EXCERPT PROVIDED:
.....
Archive for Category 'Consumer Proposals in Canada', page 3

Bankruptcy, consumer proposal, or credit counselling

Question: Me and wife have joint about $80,000 of combined unsecured loan,a joint $30,000 of secred loan. I have another $60,000 of unsecured loan on my personal name ,the total equity in my house is around $80,000 and I am leasing a car (don’t own it).  My gross yearly income is $90,000 and my wife gross is $36,000. What are my option for bankruptcy,proposal or credit counselling?

Answer: Personal bankruptcy in Canada is probably not the correct answer for you.  If you have $80,000 in equity in your house, you would lose your house if you declared bankruptcy.  In addition, in bankruptcy the more you earn the more you are required to pay, so you would have significant surplus income in a bankruptcy.  With your family income, you would be bankrupt for 21 months, and the payments you would be required to make would be significant.

A consumer proposal is a possible solution.  The amount of payments required in a proposal would be more than you would be expected to pay in a bankruptcy, or else the creditors would not accept the deal.  So, the cost of a consumer proposal would also be significant.
.....
SUPPLIED RECORDS:
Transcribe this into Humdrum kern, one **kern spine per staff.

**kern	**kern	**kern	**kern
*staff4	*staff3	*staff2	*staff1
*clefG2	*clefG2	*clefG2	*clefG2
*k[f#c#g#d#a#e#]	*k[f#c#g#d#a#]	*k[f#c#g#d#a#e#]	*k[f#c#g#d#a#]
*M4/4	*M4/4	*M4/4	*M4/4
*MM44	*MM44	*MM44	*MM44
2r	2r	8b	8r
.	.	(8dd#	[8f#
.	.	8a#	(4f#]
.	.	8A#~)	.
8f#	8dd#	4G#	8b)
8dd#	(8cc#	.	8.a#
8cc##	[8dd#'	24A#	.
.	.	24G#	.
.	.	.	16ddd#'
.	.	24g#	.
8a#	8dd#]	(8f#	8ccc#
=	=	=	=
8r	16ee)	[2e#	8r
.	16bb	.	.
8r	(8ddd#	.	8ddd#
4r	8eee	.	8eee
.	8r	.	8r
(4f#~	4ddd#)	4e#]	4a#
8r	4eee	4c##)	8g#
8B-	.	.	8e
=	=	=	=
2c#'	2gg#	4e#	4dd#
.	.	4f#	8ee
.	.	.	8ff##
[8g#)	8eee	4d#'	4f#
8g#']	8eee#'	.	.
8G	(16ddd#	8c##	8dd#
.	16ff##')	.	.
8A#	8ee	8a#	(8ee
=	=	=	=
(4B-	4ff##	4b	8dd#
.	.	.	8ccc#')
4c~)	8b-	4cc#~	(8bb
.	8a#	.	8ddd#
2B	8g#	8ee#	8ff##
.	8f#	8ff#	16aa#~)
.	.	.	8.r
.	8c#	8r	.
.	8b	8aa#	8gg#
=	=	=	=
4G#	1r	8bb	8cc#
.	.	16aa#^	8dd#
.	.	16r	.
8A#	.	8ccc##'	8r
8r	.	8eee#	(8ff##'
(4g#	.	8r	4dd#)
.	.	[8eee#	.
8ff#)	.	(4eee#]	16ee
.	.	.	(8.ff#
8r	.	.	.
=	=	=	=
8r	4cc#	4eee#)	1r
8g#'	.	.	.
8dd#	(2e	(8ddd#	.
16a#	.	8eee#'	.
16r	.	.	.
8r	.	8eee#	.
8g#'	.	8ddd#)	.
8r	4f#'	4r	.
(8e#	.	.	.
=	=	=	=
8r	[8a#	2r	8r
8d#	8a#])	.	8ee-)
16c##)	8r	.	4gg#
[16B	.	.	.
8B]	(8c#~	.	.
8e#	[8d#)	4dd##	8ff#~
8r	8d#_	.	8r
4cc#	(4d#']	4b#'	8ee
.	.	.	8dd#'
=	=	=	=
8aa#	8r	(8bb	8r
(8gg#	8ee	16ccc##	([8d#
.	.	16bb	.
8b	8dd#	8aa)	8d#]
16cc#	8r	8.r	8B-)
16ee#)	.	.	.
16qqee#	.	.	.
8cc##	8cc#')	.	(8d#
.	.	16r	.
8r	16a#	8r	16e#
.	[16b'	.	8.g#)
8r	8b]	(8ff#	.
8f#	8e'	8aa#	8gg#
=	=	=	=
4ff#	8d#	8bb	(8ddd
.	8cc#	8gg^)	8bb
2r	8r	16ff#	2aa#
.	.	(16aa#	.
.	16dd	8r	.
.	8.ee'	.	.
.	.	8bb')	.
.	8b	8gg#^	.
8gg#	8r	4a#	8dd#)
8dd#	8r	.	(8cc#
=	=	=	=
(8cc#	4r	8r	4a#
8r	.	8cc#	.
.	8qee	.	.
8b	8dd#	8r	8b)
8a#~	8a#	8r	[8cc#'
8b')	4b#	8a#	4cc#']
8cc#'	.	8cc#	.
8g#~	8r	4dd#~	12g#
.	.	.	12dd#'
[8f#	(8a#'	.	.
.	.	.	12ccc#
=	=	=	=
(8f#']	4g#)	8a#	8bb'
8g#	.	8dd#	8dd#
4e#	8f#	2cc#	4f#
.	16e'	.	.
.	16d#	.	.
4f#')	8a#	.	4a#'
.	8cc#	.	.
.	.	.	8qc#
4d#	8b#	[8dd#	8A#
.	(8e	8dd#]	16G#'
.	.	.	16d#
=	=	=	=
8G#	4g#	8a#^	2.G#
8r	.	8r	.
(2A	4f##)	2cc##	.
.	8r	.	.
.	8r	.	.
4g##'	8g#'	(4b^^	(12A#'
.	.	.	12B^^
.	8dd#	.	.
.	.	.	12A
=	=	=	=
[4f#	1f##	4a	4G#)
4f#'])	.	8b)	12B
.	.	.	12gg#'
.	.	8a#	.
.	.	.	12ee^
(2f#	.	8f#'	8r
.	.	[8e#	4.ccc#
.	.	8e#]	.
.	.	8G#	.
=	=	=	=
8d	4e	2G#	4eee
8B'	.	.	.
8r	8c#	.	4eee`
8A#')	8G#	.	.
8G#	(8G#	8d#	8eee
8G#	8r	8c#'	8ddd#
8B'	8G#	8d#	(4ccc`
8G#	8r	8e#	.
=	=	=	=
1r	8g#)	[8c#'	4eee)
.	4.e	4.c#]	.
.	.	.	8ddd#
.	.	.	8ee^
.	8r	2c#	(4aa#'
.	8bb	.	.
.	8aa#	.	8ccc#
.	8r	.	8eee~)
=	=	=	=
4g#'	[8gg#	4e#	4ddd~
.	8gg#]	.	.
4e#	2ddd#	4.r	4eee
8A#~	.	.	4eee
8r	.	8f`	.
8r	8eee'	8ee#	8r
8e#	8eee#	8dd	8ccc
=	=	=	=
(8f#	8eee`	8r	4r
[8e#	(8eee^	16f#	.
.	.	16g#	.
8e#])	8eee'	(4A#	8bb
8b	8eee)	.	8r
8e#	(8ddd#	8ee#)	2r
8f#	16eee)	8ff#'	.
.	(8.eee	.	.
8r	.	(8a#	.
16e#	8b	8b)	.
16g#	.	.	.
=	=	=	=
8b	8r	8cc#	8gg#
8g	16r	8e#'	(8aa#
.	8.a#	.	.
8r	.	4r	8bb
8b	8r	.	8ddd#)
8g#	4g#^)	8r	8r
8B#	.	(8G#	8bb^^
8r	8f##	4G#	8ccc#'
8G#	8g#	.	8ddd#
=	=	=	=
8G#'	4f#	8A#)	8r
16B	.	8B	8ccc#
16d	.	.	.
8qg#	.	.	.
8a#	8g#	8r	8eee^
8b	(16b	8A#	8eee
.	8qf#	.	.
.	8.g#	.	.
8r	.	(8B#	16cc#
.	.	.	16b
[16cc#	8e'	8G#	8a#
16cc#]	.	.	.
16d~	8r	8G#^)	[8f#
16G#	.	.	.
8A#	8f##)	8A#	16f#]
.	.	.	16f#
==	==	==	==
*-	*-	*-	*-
.....
WRITTEN INSTRUCTION 1: In the text on Canadian debt options, for how many months would the couple be bankrupt given their family income?
WRITTEN INSTRUCTION 2: Pick up the text on bankruptcy, consumer proposals and credit counselling after its last sentence and carry it on.

REPLY 1: 21 months

REPLY 2:
In a credit counselling debt management plan you keep your house, but you are required to repay your debts in full, over a three to five year period.  That may be prohibitively expensive for you as well.

You can compare the different options using our debt options calculator.

A final solution may be to downsize your lifestyle.  You could sell the house and find a place to rent, and use the $80,000 in equity to either file a lump sum proposal, or repay a significant amount of your debt, which leaves you with much more manageable monthly payments.

The correct answer will depend on your income and expenses each month.  A credit counsellor or trustee can calculate the cost of the different options for you in more detail.

credit card debt

Question: Hello! Can you please tell me if you fall behind in credit card payments or just pay small payments to credit card companies….can they sue you or place a lien on a mortgaged home? We are a one income home(pension), car is on a loan and our home is mortgaged. Can they take our home, force us to sell or move out? I am very worried! I do not want a consumer proposal or go bankrupt. I thank you in advance. M

Answer:  In theory, yes, if you default on your payments the credit card company could take you to court, sue you, obtain a judgment against you, and then enforce that judgment by placing a lien on your home.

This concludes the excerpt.